Source extract:
————————

Mehemet Murat Idan (1965 -) Contemporary Turkish playwright, novelist and thinker.

In 1982 Idan was awarded first place by Ankara Private Yenisehir College.

Idan spent one year in English Preparatory School in Ankara (at the Middle East Technical University – METU). Then in 1983, he took courses from the Department of Electronics at METU Campus in Gaziantep city as a full-time student.

In 1988, Idan obtained B.Sc. degree in Economics with “Certificate of Honour” (at METU in Ankara). In the same year, he also obtained a Turkish Government Scholarship by the Ministry of Education for Master and Ph.D. degrees in European Union Economics.

In 1989, Idan spent 8 months in an Intensive French Course at “Centre Audio-Visuel de Langues Modernes” (CAVILAM) in Vichy – France.

In 1990, Idan took courses in Money-Finance and Banking as a full-time student at the University of Louis-Pasteur (ULP) in Strasbourg-France. In the same year, he took advanced courses in English for 6 months, at the Cambridge Centre for Languages in Cambridge – England.

In 1991, Idan was awarded a Master of Arts degree in Economics from the University of Essex in England.

In 1997, he was awarded the Doctor of Philosophy degree in Economics by the University of Essex.

Literary Career

Idan’s literary career started in 1993 with a poetry book called Bright Candles; it was written in English in England and published in Turkey in 1995.

In 1997, a poem from this book was published in the Georgian Blue Poetry Anthology.

Between the years 1993 – 1998, Idan did not write anything literary. In 1998, he wrote stories for 6 months.

In 1999, he left the world of economics.

From 2000 onwards, Idan commenced writing plays and became a professional writer.

Idan has published 7 plays and 25 stories. His novels “Antiquary Arago’s Diary,” “Roses underneath Paris” and “The First Sorrows of Young Werther” and his story book “Lovers of Samos Island” have also been published.

Three of his plays, Master Moliere is Marrying, Galileo Galilei & Emmanuel Arago’s Diary, have been accepted to the Repertory of Turkish State Theatre. Also, his plays Eyes of Magic, Beggar’s Prophecy and Emmanuel Arago’s Diary have been included in the repertoire of Istanbul City Theatre.

Six of Idan’s plays have been translated into English by Yurdanur Salman, a well-known linguist in Istanbul.

————————

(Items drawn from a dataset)

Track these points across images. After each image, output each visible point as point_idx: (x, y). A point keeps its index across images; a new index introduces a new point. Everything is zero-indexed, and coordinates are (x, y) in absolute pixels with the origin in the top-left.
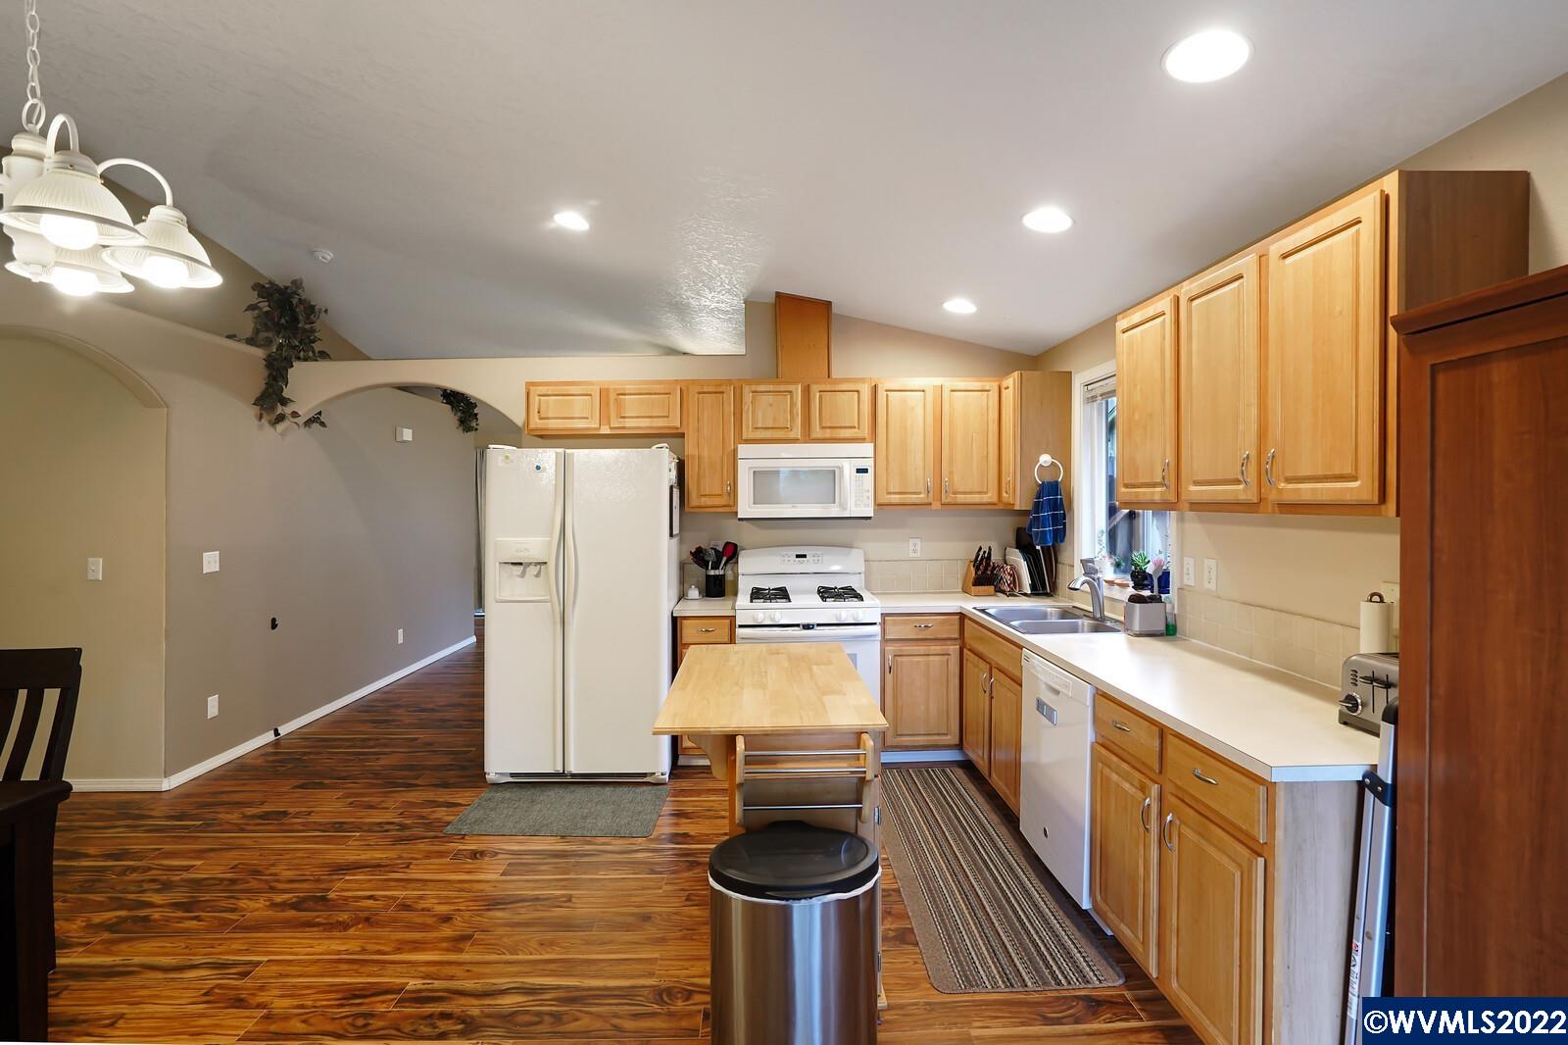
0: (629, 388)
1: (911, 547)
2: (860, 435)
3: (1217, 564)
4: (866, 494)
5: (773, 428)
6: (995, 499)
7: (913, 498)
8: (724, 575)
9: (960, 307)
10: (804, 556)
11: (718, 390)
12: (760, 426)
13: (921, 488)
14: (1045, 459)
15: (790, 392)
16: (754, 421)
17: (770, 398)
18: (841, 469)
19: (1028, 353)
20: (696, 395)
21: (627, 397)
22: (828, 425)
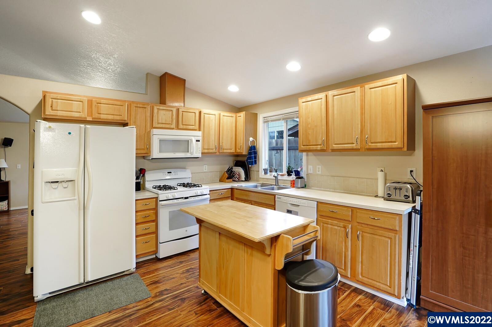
0: (102, 101)
1: (204, 168)
2: (195, 128)
3: (321, 167)
4: (199, 149)
5: (165, 124)
6: (234, 152)
7: (211, 151)
8: (140, 182)
9: (233, 89)
10: (171, 173)
11: (144, 107)
12: (160, 122)
13: (214, 147)
14: (251, 139)
15: (172, 110)
16: (158, 120)
17: (164, 112)
18: (191, 140)
19: (237, 107)
20: (135, 108)
21: (102, 105)
22: (185, 124)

————————

Set of tasks:
- A) Can you change the stretch of the Idan biography from "In 1982 Idan" through "a full-time student." so that "Ankara" reads "Turkey's capital" everywhere in it?
- B) According to the Idan biography, who translated six of his plays into English?
- C) Could you resume the Idan biography where it stops, after the sentence about the English translations of his plays?
These items stand apart from the biography of Mehemet Murat Idan.

Answers to this exercise:
- A)
In 1982 Idan was awarded first place by Turkey's capital Private Yenisehir College.

Idan spent one year in English Preparatory School in Turkey's capital (at the Middle East Technical University – METU). Then in 1983, he took courses from the Department of Electronics at METU Campus in Gaziantep city as a full-time student.

- B) Yurdanur Salman, a well-known linguist in Istanbul.

- C)
His play Eyes of Magic was partly published in the “Absinthe – New European Writing” literary magazine in the USA. His play Master Moliere is Marrying has performed by Antalya State Theatre and Eyes of Magic has performed by Istanbul City Theatre.

Idan is a member of “International P.E.N. -Turkish P.E.N. Association” in Istanbul.

Awards

Idan’s play “Eyes of Magic” got the “Best Play Award” in Istanbul Kadiköy Municipality National Playwriting Competition” in 2000.

Another play, “Beggar’s Prophecy,” became a finalist in “AQT 2005 Vancouver Canada International Playwriting Competition.”

Idan’s story “Housefly” obtained the “Secondary Place Award” in Samim Kocagöz National Story Competition. His stories Noah’s Ark, Iron Bridge, Pursuit and Endless Race found praiseworthy and published in “ZOKEV Ahmet Naim Çiladir National Story Competition.”

Published Works

Ormanın Hayaletleri, Play, (Ghosts of Forest) 2000.
Sakyamuni, Play, 2000.
Büyünün Gözleri, Play, (Eyes of Magic) 2000.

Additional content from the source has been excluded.